An algorithm for constructing the AR-quiver of a path algebra corresponding to a change in the orientation. - MathOverflow

An algorithm for constructing the AR-quiver of a path algebra corresponding to a change in the orientation.

2012-01-28T22:27:41Z

Considering the path algebra of the quiver $\mathbb{A}_n$, it is well known its Auslander-Reiten quiver with the canonical orientation of $\mathbb{A}_n$, that is, with all the arrows from, say, left to right. I can find as examples in several texts the AR-quivers of $\mathbb{A}_n$ with other orientations.

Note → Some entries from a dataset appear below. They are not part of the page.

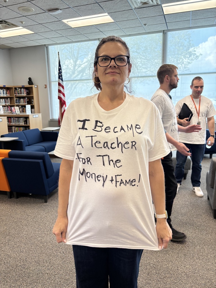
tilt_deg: -12.0
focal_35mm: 26
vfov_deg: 67.3
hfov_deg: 53.1
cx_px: 108
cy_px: 144
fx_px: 216
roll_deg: +1.5
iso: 125
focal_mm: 5.96
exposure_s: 1/98
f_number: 1.6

QUESTION: Is there an algorithm to construct the AR-quiver of $\textit{any}$ orientation of $\mathbb{A}_n$ ?

Clearly it will suffice to describe the effect in the AR-quiver if it is changed the orientation of one arrow. Observing the examples I think there is some pattern, but I can't figure out the algorithm.

Of course this algorithm could be applied to quivers of other type than $\mathbb{A}_n$, but I think it is better to understand this in the simplest case.

Answer by Steve for An algorithm for constructing the AR-quiver of a path algebra corresponding to a change in the orientation.

2012-01-29T02:13:29Z

The algorithm for constructing the AR-quiver of any orientation of $A_n$ is the same as the algorithm for constructing the AR-quiver of the orientation you describe. Start out by figuring out all the irreducible maps between the indecomposable projectives. Then write out the cokernels, and then the cokernels of the new maps, and so on until you get to all of the indecomposable injectives.

For example, consider the $A_3$ of the form $1\xleftarrow{} 2\xrightarrow{} 3$. You have two simple projectives $P_1$ and $P_3$ and the non-simple $P_2=(k\xleftarrow{}k\xrightarrow{} k)$. Both $P_1$ and $P_3$ map into $P_2$ with respective cokernels $I_3=(0\xleftarrow{} k\xrightarrow{} k)$ and $I_1=(k\xleftarrow{} k\xrightarrow{} 0)$. The cokernel of $P_2\to I_1\oplus I_3$ is the simple injective $I_2$. So the AR-quiver is like a fish swimming to the right.